Makanda was known primarily for leading his own ensembles — performing on alto saxophone, flute, bass clarinet, oboe and bassoon — and being proficient on more than 16 instruments, including bass, drums and piano. His playing on all these instruments projected a highly energetic, celebratory life force.
Makanda, whose given name was "Kenneth Arthur McIntyre," was born on September 7, 1931 in Boston, Massachusetts. His parents, who were from Jamaica, raised him in the South End, a largely West Indian area. He picked up his first saxophone at the late age of 19 after being inspired by Charlie Parker. He made up for lost time through tireless practice and discipline.
After serving two years in the Army, Makanda earned his bachelors in Music Composition from the Boston Conservatory of Music in 1958, with a certificate in flute performance; a Masters in Music Composition from the Boston Conservatory in 1959. He took an Ed.D. in Curriculum Design from the University of Massachusetts at Amherst in 1975.

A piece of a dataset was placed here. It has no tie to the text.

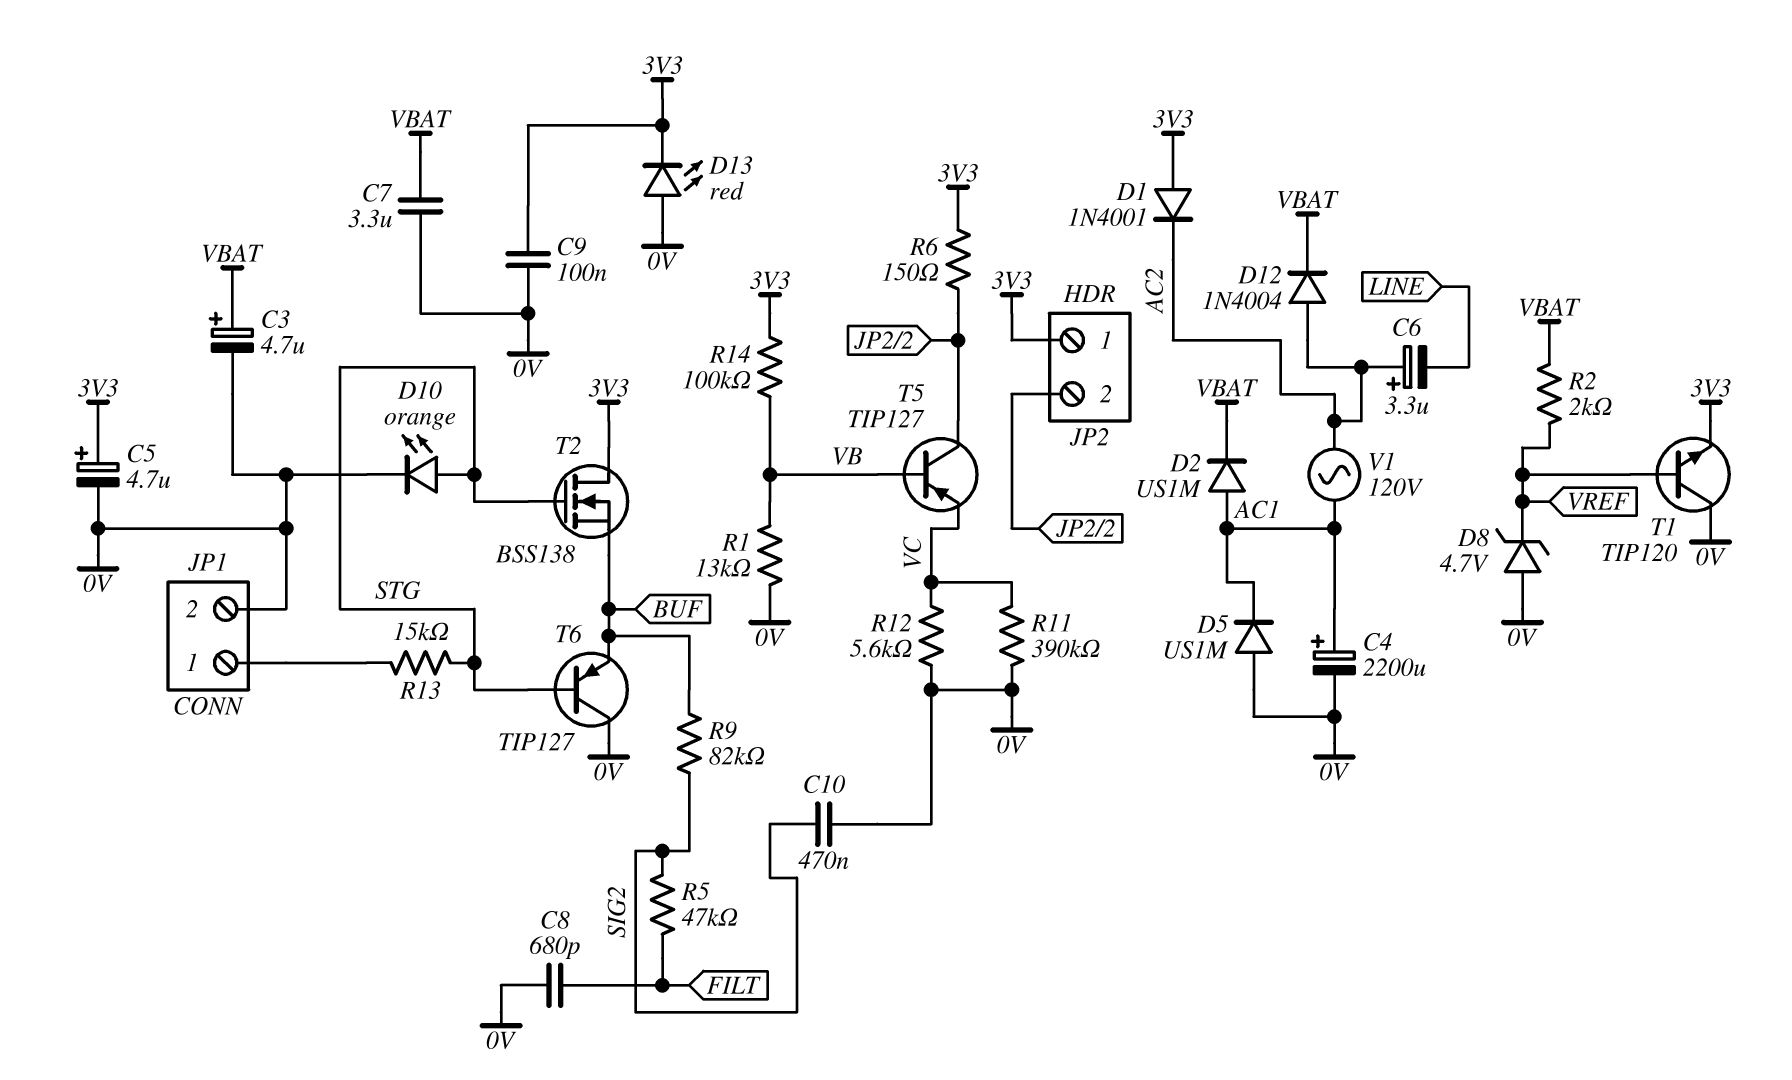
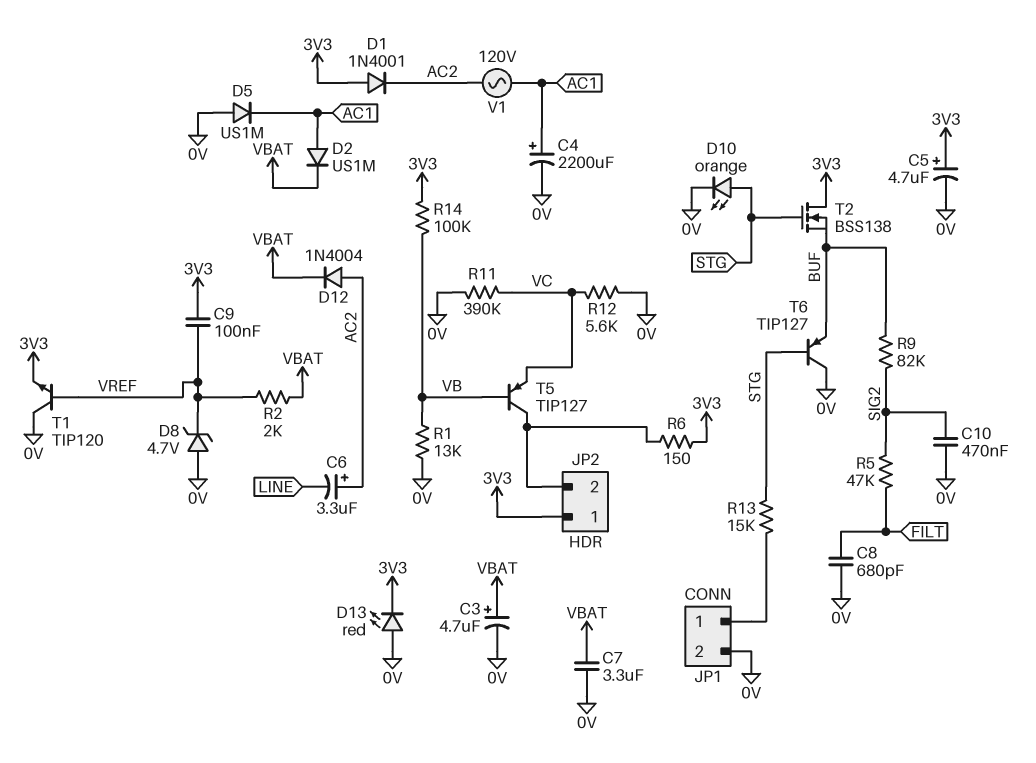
C9: 100nF (0V, 3V3) -> 100nF (3V3, VREF)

His tremendous work ethic was evident throughout his life and his teachings. He committed himself to inspiring all people about music and believed in the unlimited potential of every student. Makanda taught extensively in the New York City schools and also served on the faculties of Central State University, Wesleyan University, Fordham University, Smith College, and the New School University Jazz and Contemporary Music Department. In 1971, he began a 24-year tenure at the State University of New York/College at Old Westbury. At Old Westbury, he founded and chaired the American Music, Dance and Theatre Program, which was one of the country's first departments dedicated to the arts in the African American tradition. Makanda designed and taught more than 10 courses in instrumental music, arranging, history, theory and composition. He retired as a professor emeritus from Old Westbury in 1995.
In 1983, Makanda founded The Contemporary African American Music Organization (CAAMO) to promote free expression and continuing education in music and the performing arts with African American origins. CAAMO held more than 250 performances and educational workshops throughout the New York area. The CAAMO orchestra performed in many venues, including Carnegie Recital Hall, throughout the 80's.